Principal and Interest (P&I) Payment: The portion of a borrower’s monthly mortgage payment that comprises the debt service on the loan.

Private Mortgage Insurance (PMI): Insurance provided by non-government insurers that protect lenders against loss if a borrower defaults. Fannie Mae generally requires private mortgage insurance for loans with loan-to-value (LTV) percentages greater than 80 percent.

Purchase and Sale Agreement: A written contract signed by the buyer and seller stating the terms and conditions under which a property will be sold.

Qualifying Ratios: Guidelines applied by the lenders to determine how large a loan to grant a home buyer.

Radon: A radioactive gas found in some homes that in sufficient concentrations can cause health problems.

Real Estate Sales Professional: A person licensed to negotiate and transact the sale of real estate on behalf of the property owner.

Real Estate Settlement Procedures Act (RESPA): A consumer protection law that requires lenders to give borrowers advance notice of closing costs.

Refinancing: The process of paying off one loan with the proceeds from a new loan using the same property as security.
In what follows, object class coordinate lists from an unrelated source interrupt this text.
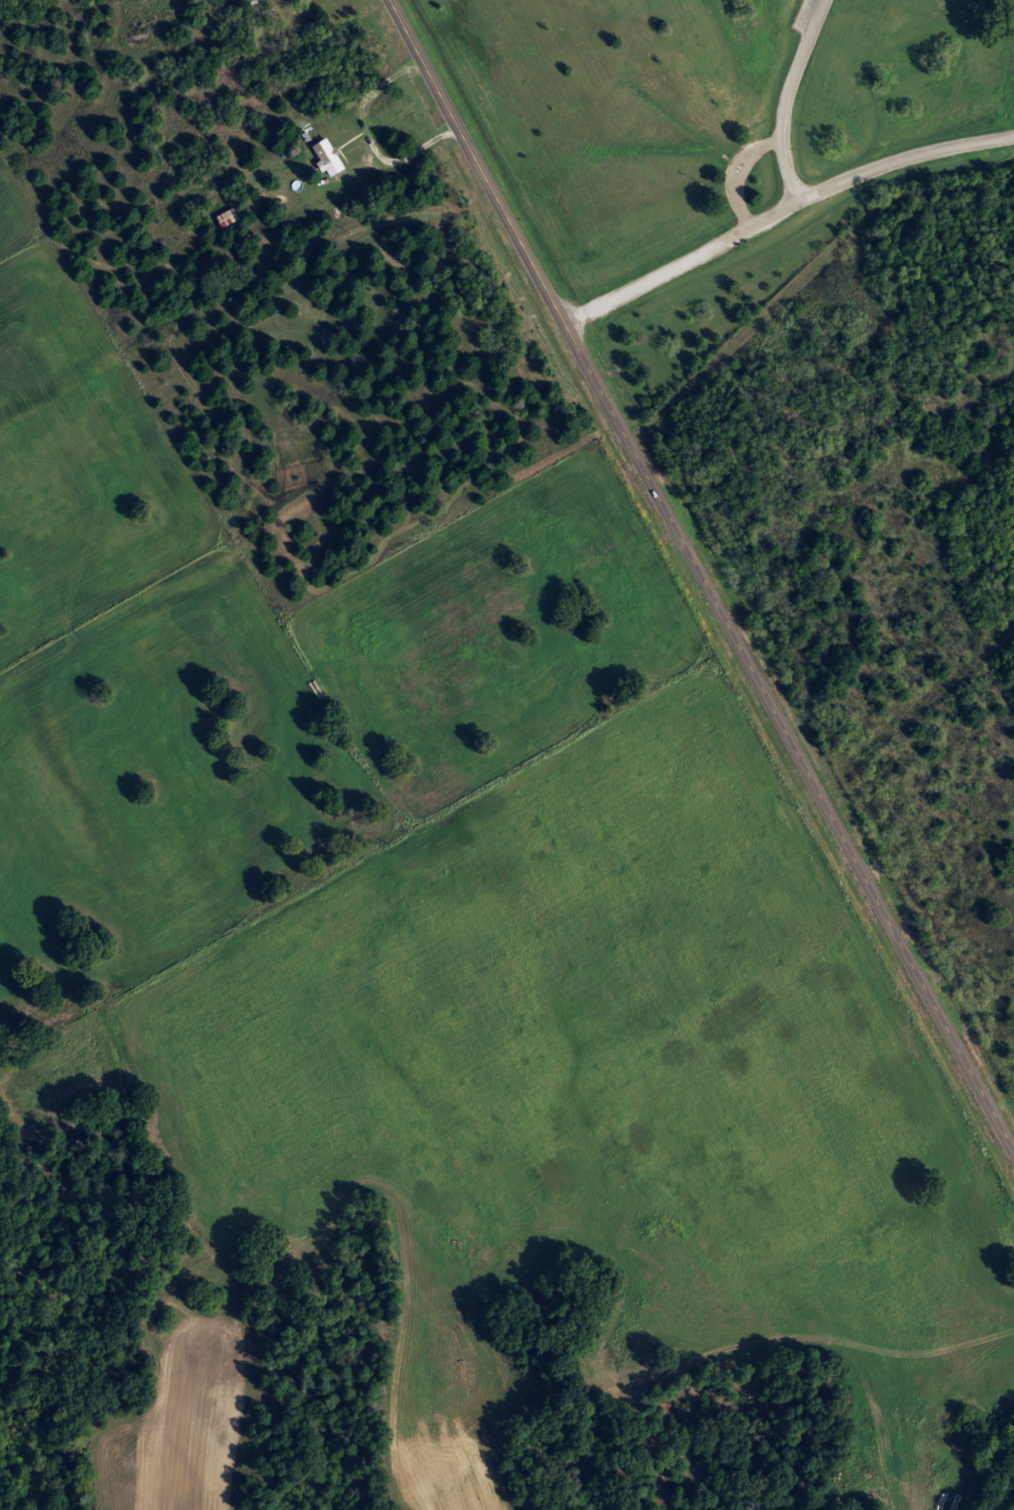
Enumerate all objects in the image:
road: (784, 100)
building: (328, 157)
road: (735, 174)
road: (780, 212)
building: (227, 219)
road: (699, 577)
Secondary Mortgage Market: The buying and selling of existing mortgages.

Second Trust (Mortgage): A mortgage that is subordinated or junior to a first mortgage.

Settlement Sheet: The computation of costs payable at closing that determines the seller's net proceeds and the buyer's net payment.

Tenancy By Entirety: A type of joint ownership of property that provides right of survivorship and is available only to a husband and wife.

Tenancy In Common: A type of joint ownership in a property without right of survivorship.

Title: A legal document evidencing a person's right to or ownership of a property.

Title Company: A company that specializes in examining and insuring titles to real estate.

Title Insurance: Insurance to protect the lender (lender's policy) or the buyer (owner's policy) against loss arising from disputes over ownership of a property.

Title Search: A check of the title records to ensure that the seller is the legal owner of the property and that there are no liens or other claims outstanding.

Transfer Tax: State or local tax payable when title passes from one owner to another. This may vary from state to state.

Truth-In-Lending: A federal law that requires lenders to fully disclose, in writing, the terms and conditions of a mortgage, including the APR and other charges.

Underwriting: The process of evaluating a loan application to determine the risk involved for the lender. It involves an analysis of the borrower's creditworthiness and the quality of the property itself.